Ventnor Botanic Garden has many secrets, some dating back to the days of the Royal National Hospital that formerly stood on the site. Underground caverns, secret passageways and a tunnel through the cliff can be found by the visitors to the Garden.
A proposal to dig a tunnel from the gardens down to the shore was mooted in the late 1800s. The Royal National Hospital annual report for 1875 states that “There can be no doubt that if the patients were able to obtain free access to the shore it would be very conducive alike to their recovery and their enjoyment.” Money for the tunnel at that time was not forthcoming and although it was built later, its function was by no means the rather romantic conception that has given rise to a good deal of speculation and comment; it was in fact used as a conduit for rubbish that was propelled through it and dumped into the sea. Steel tramlines are still visible on the floor. Exactly when the tunnel was built is unknown; possibly it was in relation to a new system of drainage and sewage disposal that was completed sometime in the 1880s. The tunnel was closed at both ends in 1940.

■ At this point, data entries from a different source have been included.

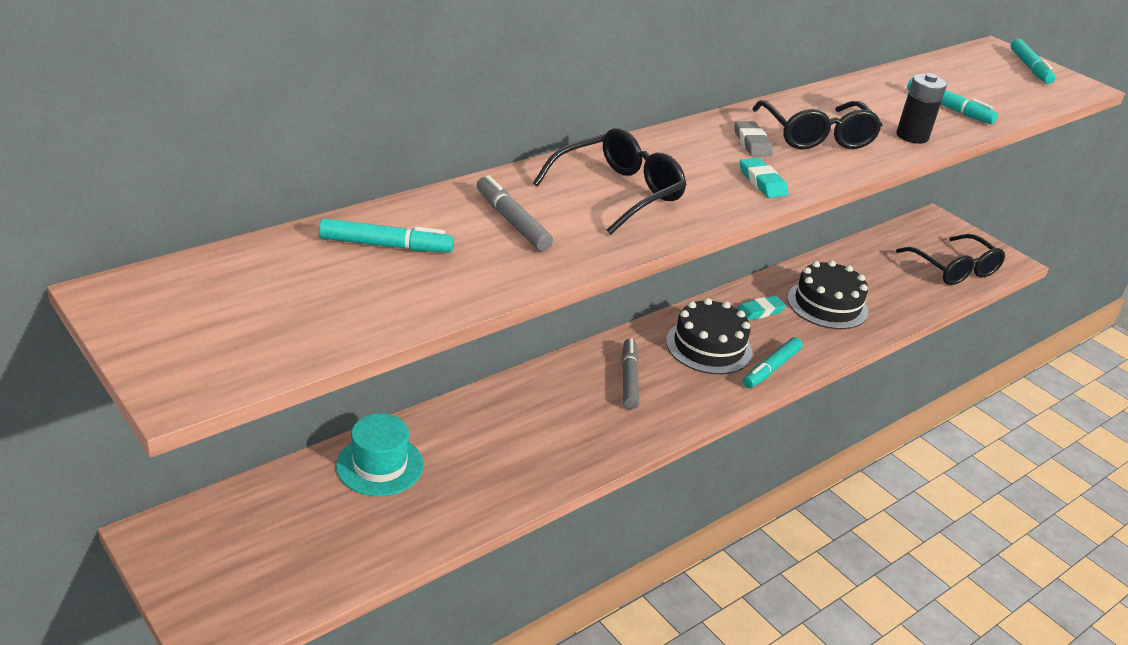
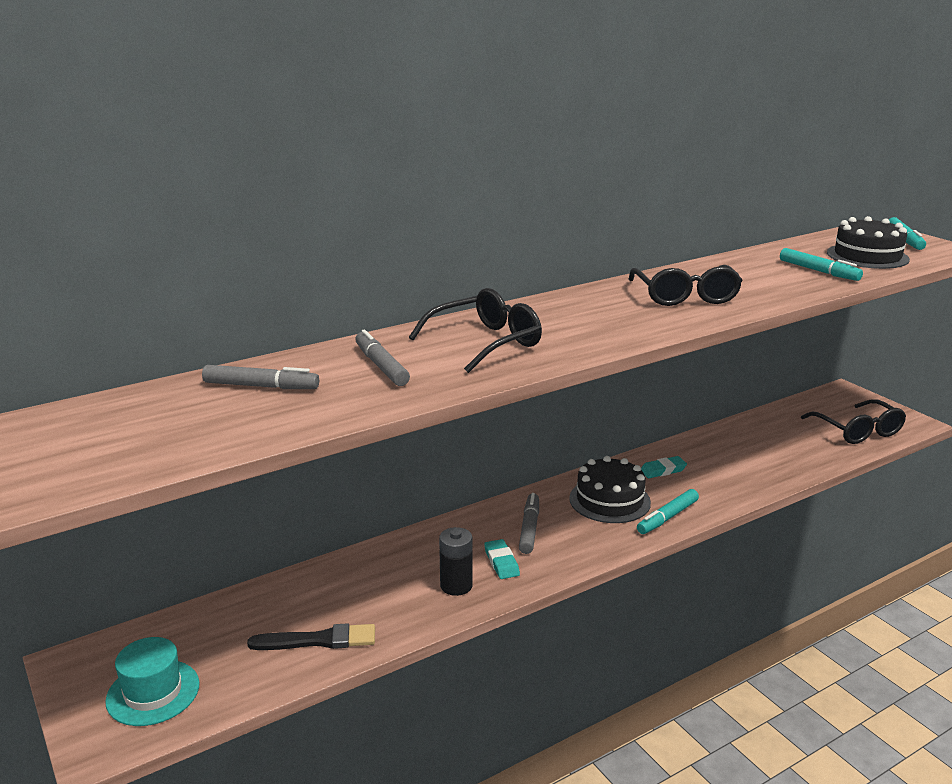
camera: 10 degrees right, 10 degrees down
(380, 465) = (284, 603): turquoise hat -> turquoise hat (153, 692)
(386, 245) = (261, 386): turquoise marker -> grey marker
(426, 509) = (318, 640): none -> black brush
(752, 143) = (622, 303): grey eraser -> none
(762, 182) = (624, 330): turquoise eraser -> turquoise eraser (501, 562)
(827, 305) = (729, 463): black cake -> black cake (867, 256)
(912, 136) = (778, 293): black battery -> black battery (456, 586)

The 350 foot long vaulted roofed tunnel exits through the cliff midway down and is inaccessible. DO NOT attempt to locate the exit, or try to enter unless with one of our guides, as the cliff is extremely dangerous. Bolted gates are also in place for safety.
The Australian Terraces are planted with a faithful representation of the riverine flora of New South Wales. There are parts of this landscape in which the visitor is immersed in surrounding vegetation to the exclusion of all else except the shared sky itself. Growing plants in this style gives the feeling of what it is actually like where these plants originate from, whether the intensely sunny gumtree banks or shady treefern gulley.
Amongst this synthetic ecology are artificial rock formations created by Artecology Ltd. These are glimpsed through stands of Eucalyptus, you will see recreations of aborigine-inspired artwork. The aboriginal people of Australia had no written language and often used artwork painted on rocks and the oral tradition to pass on their culture through stories and legend to new generations. Some of their artwork appears obscure and surreal, some very pictorial of wild animals and birds. Story-telling walls going back centuries have been found. One particularly profound collage depicts the arrival of Europeans (complete with ships, hats and guns) after which no more art was made.
This year we have installed a new artificial rock on the route through the Australian Terrace. This has recreated the original depiction of the European arrival artwork. The poignancy is complimented by the nearby Wollemi Pine, which since its discovery in 1994 has been both saved by human agency in cultivation and yet doomed in its wild state.